Earlier this months several members of Congress signed a letter to 33 leading Internet and broadband companies including Verizon, AT&T, Time Warner, Comcast, Microsoft, Google, and others, pressing them for information about the extent to which they collect information about consumers' use of their broadband services or websites.

Apparently, some are collecting quite a bit.

Cable One, a large cable operator in the Phoenix, Arizona area, says it conducted a six-month trial of new technology that tracks consumers' Internet habits and custom tailors ads, to make them more relevant. Several other cable operators and Internet service providers (ISPs) responded with letters saying they have, or plan to, run similar tests.

Meanwhile, AT&T told the lawmakers its concerns are misplaced, insisting that Google's online ad networks are much more invasive than anything the ISPs are planning. But the members of Congress say any erosion of privacy on the Internet is a cause for concern.

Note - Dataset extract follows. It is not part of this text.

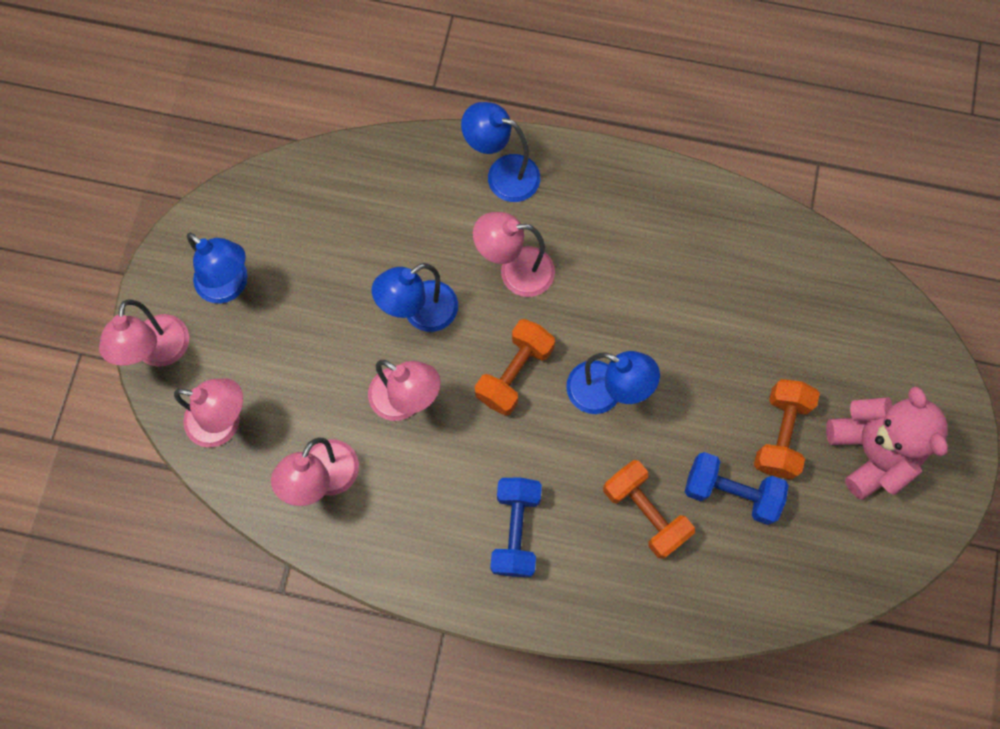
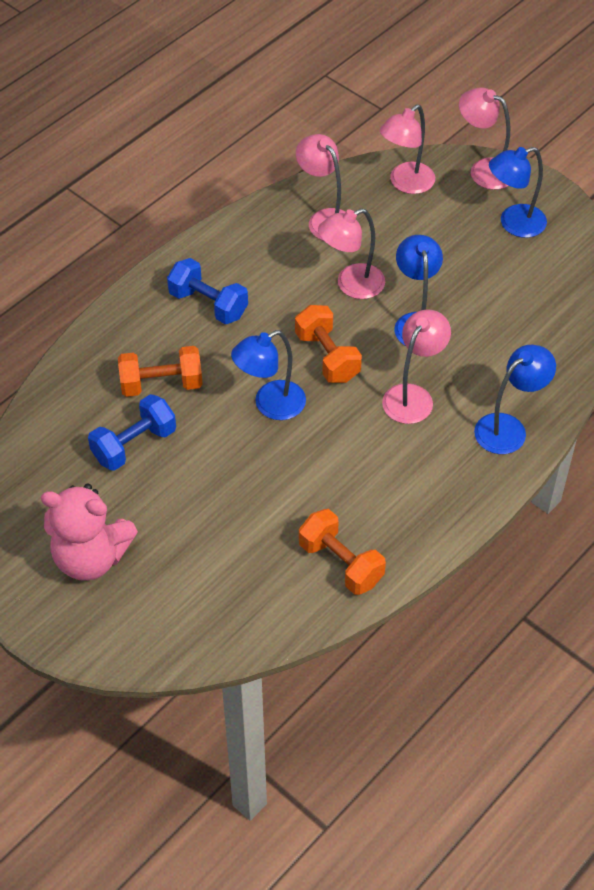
camera: 120 degrees right, 20 degrees down
(780, 434) = (152, 502): orange dumbbell -> orange dumbbell (341, 563)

"Privacy is a cornerstone of freedom. Online users have a right to explicitly know when their broadband provider is tracking their activity and collecting potentially sensitive and personal information," said Rep. Edward J. Markey (D-MA), chairman of the House Subcommittee on Telecommunications and the Internet.

"New technologies, such as 'deep packet inspection' technologies, have the ability to track every single website that a consumer visits while surfing the Web. This sweeping ability to collect, analyze, and profile how individuals use their broadband connection raises clear privacy issues and I believe such activity should occur only with the express prior consent of individual citizens."

Markey also said individual websites and search engines and their affiliates that monitor users also owe consumers constructive notice of such activities and the right to limit or thwart any personal data collection.